There’s one more thing in the video that Frederick didn’t notice until after DJ died that has her calling for the nurse’s license to be revoked.

After the fall, the nurse appears to check DJ’s head and possibly his upper body, but does not appear to do a full body assessment, which may have revealed the injury sooner.

"He swore to me, 'Jane, I swear to God, I assessed him. I didn`t know. I assessed him. I`m so sorry.' He was at that hospital every day from January 4th until my son passed on January 10th swearing up and down he assessed him," Frederick said.

Six months after DJ’s death, the state says its investigation of the incident is ongoing, but that is no comfort to DJ’s mom.

"This nurse is still out there taking care of three other quadriplegics I know of right now with a license and the state of Wisconsin is paying them. I don`t have any input in any of this," Frederick said.

Frederick knows she can’t bring DJ back, but she wants to make sure that lightning doesn’t strike twice.

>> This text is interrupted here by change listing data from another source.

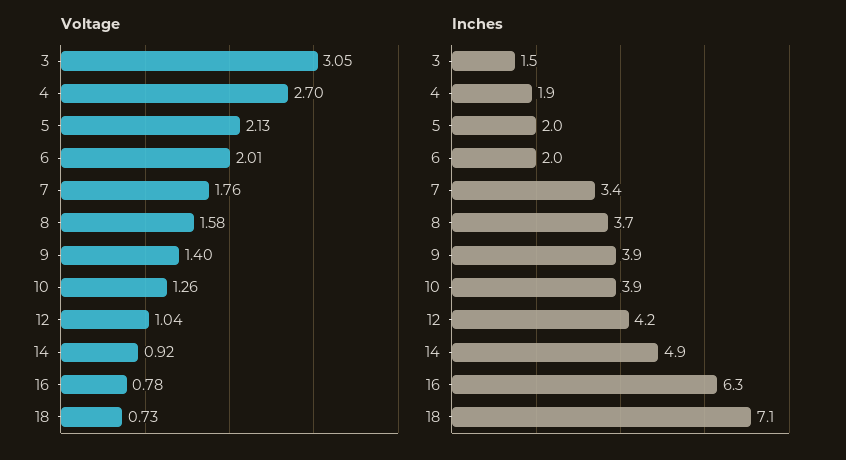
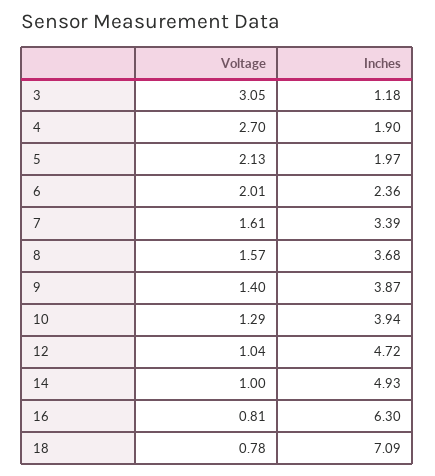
Voltage, 7: 1.76 -> 1.61
Voltage, 8: 1.58 -> 1.57
Voltage, 10: 1.26 -> 1.29
Voltage, 14: 0.92 -> 1
Voltage, 16: 0.78 -> 0.81
Voltage, 18: 0.73 -> 0.78
Inches, 3: 1.5 -> 1.18
Inches, 6: 2 -> 2.36
Inches, 12: 4.2 -> 4.72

If you are looking to hire a home health nurse, find out if they are bonded or insured, so that both they and you are protected if something happens.

As for what's next for Frederick, according to emails provided to FOX6 News between Frederick and a state investigator, the state has made some kind of offer to to the nurse in terms of discipline over this incident. However, the state will not say what that offer entails.

If the nurse accepts the offer, it will be entered as a final order, and become a public record.

If the nurse declines the offer, the case could go to a public hearing, which could string this out another six months or more.